The FDFA, which is the national association representing Canada’s 32 land border duty free shops, is also calling on Canada’s MPs to be pro-active voices for the border communities and their unique businesses as they move forward in a post-pandemic environment.
Barbara Barrett, executive director of FDFA, says closing borders on the ground while allowing air travel, was also wrong.
“While we are thrilled to see this final restriction at the border lifted, the impacts of the land border closure and restrictions are deep and long-lasting on border communities and business like ours,” Barrett says. “We urge both governments to never let this happen again and to take measures to protect our precious border and the ability for our border communities to thrive.”
Over the last three years, the U.S. and Canadian governments closed the border, changed border policies, and only began to remove restrictions in a very slow and disjointed way, Barrett says.
Canada ultimately lifted its vaccine requirement on Oct. 1, 2022, while the U.S. continued to require proof of COVID vaccination for Canadians heading south. The land border closure happened while air travelers flew easily by air between the two countries.
Restrictions at the border stalled recovery for businesses at the border like the land border duty free stores that depend solely on the flow of traffic over the Canada-U.S. border. FDFA recently released a study showing a sales decrease still at an average 42-per-cent decline com pared to pre-pandemic. The export stores were shuttered for nearly two years and were down more than 95 per cent in sales during the full closure of the land border for 20 months.
“We did our part to keep Canadians and Americans safe at the land border,” FDFA president Tania Lee said during a news conference in Ottawa Wednesday. “Now, we need action to ensure our businesses can thrive again and assurance that we will never endure such a border closure and restrictions again.”
Lethbridge MP Rachael Thomas says fully opening the border was the chief concern raised by Pierre Poilievre, leader of the Conservative Party of Canada, when he met with U.S. President Joe Biden in March.
“It’s good to finally see a response,” Thomas says. “There are millions of good, honourable, and hard-working people who have been discriminated against by the U.S. government without reasonable justification. To have the border fully open again means goods can flow and regular business practices can resume. This is good news for our region and for all of Canada.”

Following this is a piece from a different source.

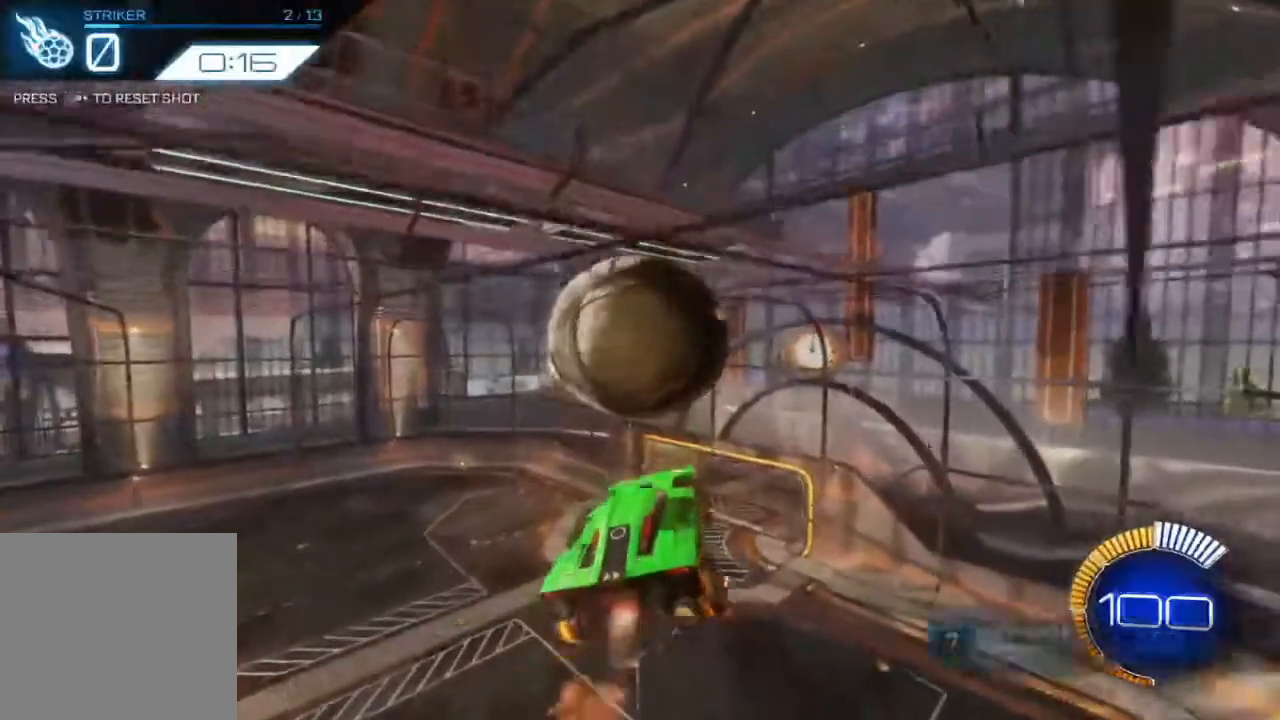
{"buttons": ["R2"], "left_stick": "down", "events": [[67, "B", "up"], [67, "left_stick", "down"], [283, "B", "down"], [483, "B", "up"]]}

Holt, however, still has concerns. She notes although the Canadian side of the Carway border is open between 7 a.m. and 11 p.m., the U.S. side is only open from 8 a.m. to 6 p.m. even though it used to stay open later. That restricts a lot of traffic, Holts points out, and for a duty free store, travel means everything.
Lethbridge Chamber of Commerce CEO, Cyndi Bester said she have heard from people who did not fit the requirements to go down to the United States, that they have adjusted their lifestyle to stay in Canada.
“From an economic point of view, going down to the states right now it’s not cheaper to buy things, our dollar is not very strong compared to what it used to be, so that quick trip down to the states to buy a bunch of stuff will cost you the same as if you purchased it in Canada,” said Bester.
She said from a shop local perspective, it is a matter of waiting and seeing what happens.
“I guess good timing that is just before May long weekend to see what traffic doesn’t stay local, so maybe after May long weekend seeing some of those numbers, if there is a huge influx then that would be evaluated a little closer, but I think we need to go through a couple of our long weekends in July and August to really see what that traffic is,” said Bester.